Dear Friends and Colleagues,

Welcome to the July issue of the True Livelihood Newsletter!  Some of my longtime subscribers may have noticed that I have ceased to be militant with myself about sending a new issue every month.  The truth is that after seven years of publishing this newsletter on a monthly basis, I am now more inclined to take the time pressure off and call it a “periodic newsletter”.  With our commitment to keeping this newsletter free and accessible to as many people as possible, the writing of these articles has sometimes had to take a back seat to my day job - my work as a trainer.  Such was the reality this spring.  I realize now that writing an article every other month may be more suitable for my schedule, but I want to remain open to the possibility of writing more frequently when the spirit moves me, thus – welcome to my periodic newsletter! 

This issue is “In Reflection” to the April/May issue on Employment Barriers.  Having received numerous wonderful questions from readers, I chose four to respond to in this issue which I think may hold the greatest appeal to the general readership.  Enjoy! 
 

Eight Questions to Uncover Barriers in Our Thinking

Dear Denise, I remember once in a workshop on “30 Ways to Shine” you talked about helping people get past “barriers in their thinking”.  Do you have a listing of those barriers or suggestions on how to help people get past the limitations that they have created in their own minds?  Thanks for your article on barriers – I plan to make it required reading for anyone who works at our agency!

Director of Employment Services, Miami, Florida

I touch briefly on the issue of “barriers in our thinking” in 30 Ways to Shine, but I am happy to reprint an excerpt from a previous newsletter dealing with the same issue.  Rather than providing a list of those barriers, I pose eight questions that help us discern where we are placing our focus, how we are using our attention, and how we can more effectively employ a more creative, expansive and positive perspective when we are faced with a challenging situation.  I think questions like these can be very useful in harnessing “our best thinking” when our thoughts would otherwise weave a web of worry, concern, self-doubt, and/or fear.  You may notice that I pose them in the first person, as they are meant to serve more as catalysts for self-reflection than as queries requiring a direct answer.   

Questions to Harness Perspective in Challenging Situations:

  • Have I reduced some complex reality to black and white or am I making room for shades of gray, knowing that reality is rarely an all or nothing proposition? Is my thinking limiting and restrictive, or is it creative and expansive?
     

  • Am I wasting time blaming someone or something for having caused a situation, or am I focusing on the lesson or opportunity it presents?  Is my thinking stuck on the problem, or is it seeking solutions? 
     

  • Am I playing fortune-teller by predicting a worrisome outcome that I can’t survive, or am I entertaining the entire spectrum of possible outcomes, knowing that one way or another I will get through it?  Is my imagination stuck on the worse case scenario or is it working in a more logical and realistic way? 
     

  • Am I pretending to know what another person might be thinking, or feeling, or am I willing to replace mind-reading with a stance of curiosity, and openness? 
     

  • Am I interpreting this situation through the filter of a prior negative experience, or do I refuse to hold myself hostage to the past?
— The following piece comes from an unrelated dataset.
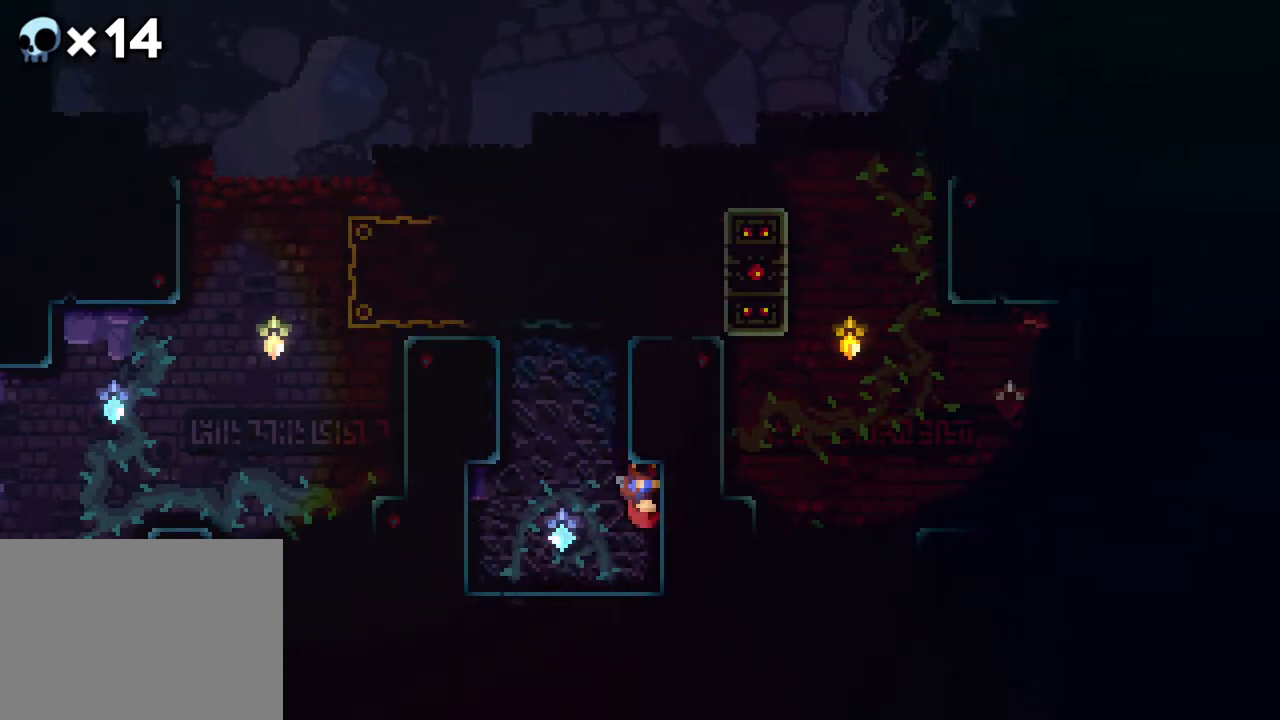
{"buttons": [], "events": []}
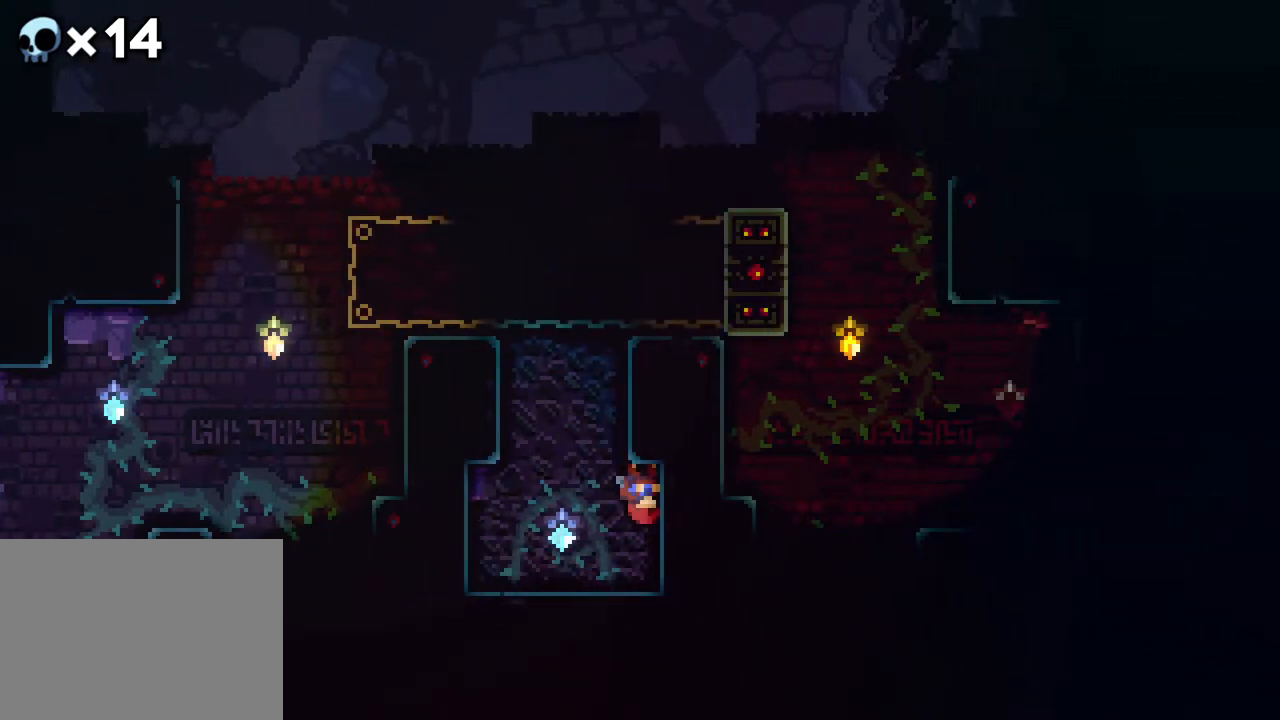
{"buttons": [], "events": []}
Is my thinking based on fear and doubt, or is it allowing room for hope and faith?
     

  • Am I reacting to this situation based solely on my emotions, or am I willing to respond to the whole of the situation beyond my feelings about it?   Is my thinking impulsive and emotional, or is it calm and reflective?  
     

  • Am I exaggerating the effect this situation will have on others and the world, or am I mature enough to know that I cannot play God by trying to take responsibility for other people’s lives?
     

  • Am I thinking in a way that is causing me to feel scattered, lost or confused, or am I focusing on the aspect of this situation that is within my control?  Is my thinking defeatist or strategic?

It seems only fair to add that having recently applied these questions to myself while in the throes of my own private misery with regard to flying and traveling, I certainly didn’t find them to offer a cure-all or a panacea in the moment.  The idea that “Airports suck, flying is for the birds, and I can’t take one more flight” was my story, and gosh darn it, I was sticking’ to it – perspective be damned!  It is only in retrospect that I am willing to admit that, even within the iron grip of my own self-made suffering, these questions served to remind me that my present reality did not reflect the entire story.  Somewhere in the recesses of my mind I acknowledged a larger backdrop, a greater context in which I knew that “This too shall pass.”  In other words, when plagued by barriers in our thinking about a challenging situation, even if the questions fail to have an immediate affect on how we feel, we can take comfort in the fact that they will remind us of what we know! 
 

Uncovering the Good in Adversity - Listening for the Story within the Story

Dear Denise, Your article on barriers to employment was very thought-provoking made me think about how we tend to focus on the negative aspects of a person’s life, assuming that with the facts, we know their deeper truth. Do you have any ideas about how we can avoid those assumptions and, instead, learn more about the person’s experience? Your newsletters provide ongoing inspiration – please keep them coming!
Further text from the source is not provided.